◆ **Source excerpt**:
---

I allowed the nature of the subject of the poem to influence, and in fact, dictate the kind of register that I used, that is the kind of language. The language of the work is such that readers will find accessible because I saw myself as a spokesperson for an entire city. The complex transparency of the language is there. The communicative imperative to reach as many readers as possible decided in me on the kind of register employed in the poems. Also, at the psychological or psycho-linguistic level, or if you like, psycho-stylistic level, there are certain levels of pain that dictate the kind of language in which they should be expressed. This is what I called density of feeling and density of expression. The density of feeling has a way of influencing the density of expression, or as it happens most of time, density of feeling may result in a clarity of expression. I’m happy that reactions to the poems have very, very encouraging, in fact flattering at times. And I’m happy that at the reading we had about two weeks ago in Lagos the audience more or less showed the same level of empathy with the experience and the language in which it is communicated to them. I never wanted to keep any reader out of the experience.
Experience with the publisher of the book

The name of the publisher is Blackwidow Press. They are based in Boston, United States, but they have big connections in New Orleans. I met the publisher earlier on, about a year or so ago and he expressed interest in publishing my poetry. He specializes in poetry and he does a wonderful job. One of his preoccupations is bringing poetry from other land to the attention of readers in the United States. He has so many books of poems translated from different languages in the world. So, he is a truly international poetry publisher. That is Blackwidow.

When I finished the Katrina manuscript, I considered him. I made up my mind to get this book published in the US because that is where the experience took place. I have always published my books in Nigeria. But I say this one is for the US and I’m happy I took that decision. Blackwidow took the book and within a week or two he got back to me to say that the poems are very touchy and that he was delighted in publishing them. Then I advised him to let us make the publication of this book coincide with the sixth anniversary of Katrina, which was August 29, 2011. It was a tall order but he managed to beat the deadline. So, I enjoyed working with him. He has a designer who is very proficient. He designed the book, especially the cover.

For the first time in many years I had a publisher who would notice an error or a set of errors in the book and contact the author. In Nigeria here it’s different. In fact, even when you write the correct thing many of our publishers would publish the wrong thing. I didn’t have any problems at all working with Blackwidow because they have proficient editors. These are proficient and highly educated editors. In Nigeria, because of our terrible educational system, our editors don’t have the necessary kind of education that they need for the publishing job – the thoroughness, the literacy that you must have before you can call yourself a publisher. We had this in the 1960s, 70s and up to the 80s in Nigeria. But things started going down, down. I don’t know whether there is any book that I have produced in this country in the past 10, 15 years that have not had one kind of error or another. My experience this time around is really different. That is like my experience with some other books that I published abroad. This shows that in Nigeria we still have a very long way to go.

---

◆ **Excerpted data**:
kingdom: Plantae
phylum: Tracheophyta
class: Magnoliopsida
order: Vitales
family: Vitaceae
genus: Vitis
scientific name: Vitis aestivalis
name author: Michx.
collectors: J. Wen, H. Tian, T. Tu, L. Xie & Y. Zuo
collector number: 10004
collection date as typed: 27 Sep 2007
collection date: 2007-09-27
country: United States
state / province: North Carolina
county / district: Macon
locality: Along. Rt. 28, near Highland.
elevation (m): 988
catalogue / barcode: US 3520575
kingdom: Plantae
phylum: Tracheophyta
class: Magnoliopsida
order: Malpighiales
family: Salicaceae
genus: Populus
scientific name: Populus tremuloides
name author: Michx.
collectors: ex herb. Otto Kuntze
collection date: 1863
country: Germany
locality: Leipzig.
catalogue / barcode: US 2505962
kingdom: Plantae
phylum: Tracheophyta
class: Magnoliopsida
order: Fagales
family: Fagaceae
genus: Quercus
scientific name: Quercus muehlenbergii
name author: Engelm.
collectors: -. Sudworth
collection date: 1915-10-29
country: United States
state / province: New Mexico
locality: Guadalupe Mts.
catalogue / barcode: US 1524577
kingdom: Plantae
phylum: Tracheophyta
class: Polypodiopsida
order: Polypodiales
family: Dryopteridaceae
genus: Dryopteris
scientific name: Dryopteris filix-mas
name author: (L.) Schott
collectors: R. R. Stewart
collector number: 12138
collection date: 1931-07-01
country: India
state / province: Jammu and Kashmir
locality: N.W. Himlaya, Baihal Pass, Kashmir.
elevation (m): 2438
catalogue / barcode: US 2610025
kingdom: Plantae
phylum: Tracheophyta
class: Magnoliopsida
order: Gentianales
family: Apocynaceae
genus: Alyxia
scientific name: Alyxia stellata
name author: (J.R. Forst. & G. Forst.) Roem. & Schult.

---

◆ **Actions to take**:
1. According to the interview excerpt, where is Blackwidow Press based?
2. Please explain, using the interview excerpt, why the author chose to publish the Katrina book in the US instead of in Nigeria.
3. Rewrite everything from "When I finished" down to "especially the cover." in the interview excerpt, switching "manuscript" to "collection".
Work only from the interview excerpt.

◆ **Responses by task**:
1. Blackwidow Press is based in Boston, United States.

2. The author decided to publish it in the US because that is where the experience took place. This was a change, since the author had always published books in Nigeria.

3.
When I finished the Katrina collection, I considered him. I made up my mind to get this book published in the US because that is where the experience took place. I have always published my books in Nigeria. But I say this one is for the US and I’m happy I took that decision. Blackwidow took the book and within a week or two he got back to me to say that the poems are very touchy and that he was delighted in publishing them. Then I advised him to let us make the publication of this book coincide with the sixth anniversary of Katrina, which was August 29, 2011. It was a tall order but he managed to beat the deadline. So, I enjoyed working with him. He has a designer who is very proficient. He designed the book, especially the cover.